Reputation: 294
I am trying to use capistrano to run a mysql command.
In my local termainal if i run
mysql -u <username> -p <password> -h <server ip> <database name>
It connects to mysql and is ready for commands.
If however i run this in a capistrano task....
execute "mysql -u <username> -p <password> -h <server ip> <database name>"
If runs without failing and just hangs there. Does this mean it is connected and waiting for a command? If so how would i provide the command?
Upvotes: 1
Views: 870
Reputation: 270657
The mysql
command line client has a few different methods of providing queries on the command line. It can accept them with the --execute/-e
flag like:
mysql --execute 'SELECT * FROM tbl' --user=user dbname
Or it can accept them from STDIN
by pipe or file redirection:
echo 'SELECT * FROM tbl' | mysql --user=user dbname
# Or:
mysql --user=user dbname < file_containing_queries.sql
For your application in Capistrano, executing them via --execute
should work well. You may delimit multiple statements with semicolons, but be sure to properly quote everything. The full set of SQL statements should be one quoted string.
# In a Capistrano task:
execute "mysql -e'SELECT * FROM tbl1; SELECT * FROM tbl2;' -u <username> -p <password> -h <server ip> <database name>"

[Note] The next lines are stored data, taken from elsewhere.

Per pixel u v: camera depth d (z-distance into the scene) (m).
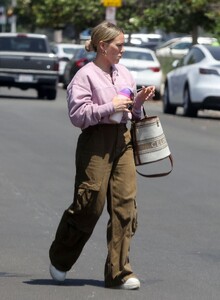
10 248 17.50
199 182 26.25
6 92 66.75
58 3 85.75
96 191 13.80
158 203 22.69
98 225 19.94
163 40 105.31
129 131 14.04
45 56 57.16
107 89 13.80
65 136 36.12
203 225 20.14
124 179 13.86
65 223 14.21
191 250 17.72
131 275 14.34
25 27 117.75
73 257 14.55
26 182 25.30
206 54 46.41
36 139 34.88
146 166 29.25
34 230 19.23
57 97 61.75
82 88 13.79
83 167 13.85
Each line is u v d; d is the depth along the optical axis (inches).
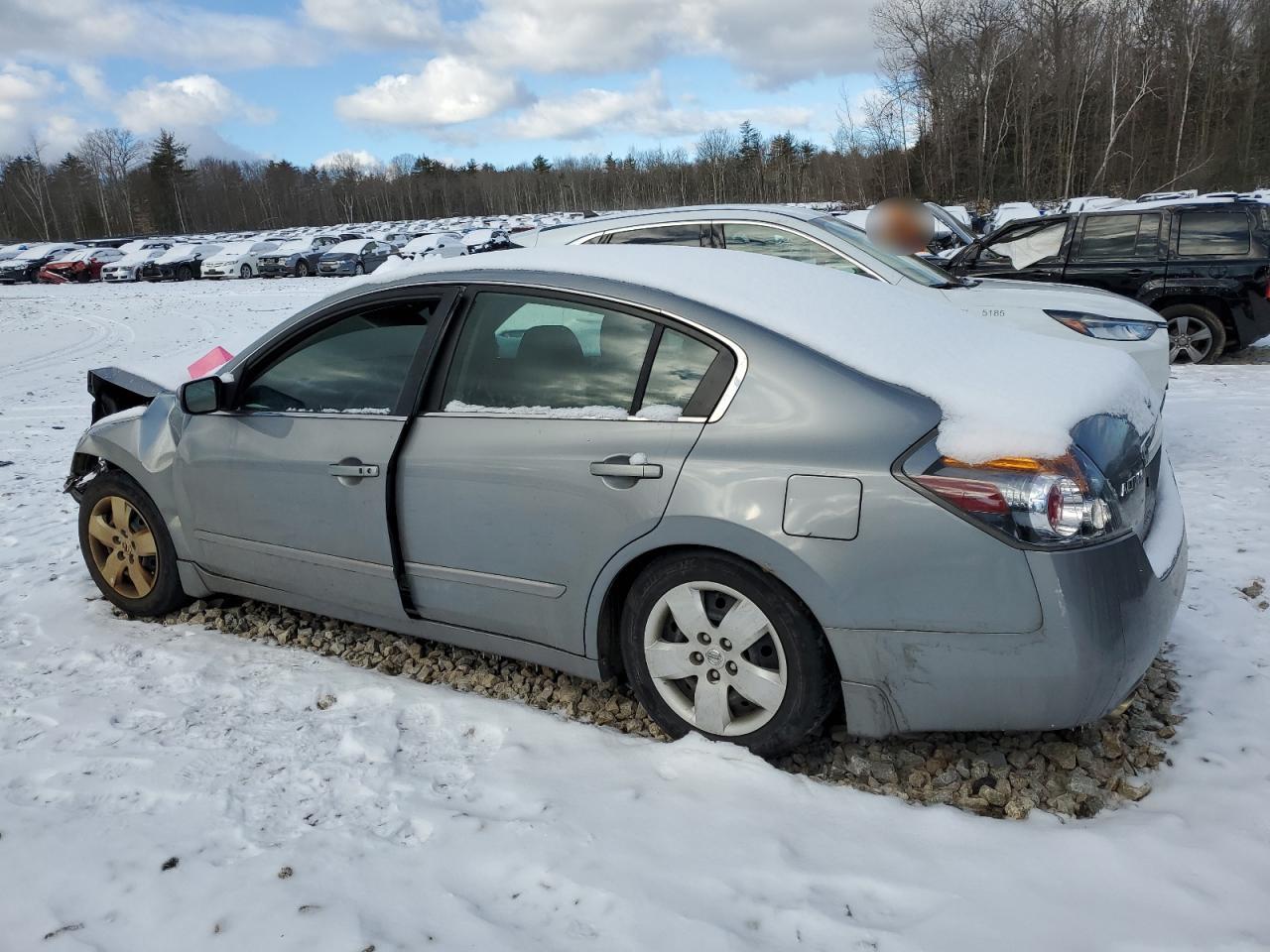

This may be a good use of Ruby's alternative %q/%Q
quoting to avoid issues quoting string literals inside the SQL statements:
execute %q{mysql -e"SELECT * FROM tbl1 WHERE col='value'; SELECT * FROM tbl2 WHERE col='value';" -u user -ppasswd -hhost dbname}
When launching the mysql
client via SSH in Capistrano, it appears that the client is loaded on the server and accepting statements, but feeding them interactively would be considerably more difficult. MySQL provides --execute
and STDIN
options for this reason, so it would be best to use them.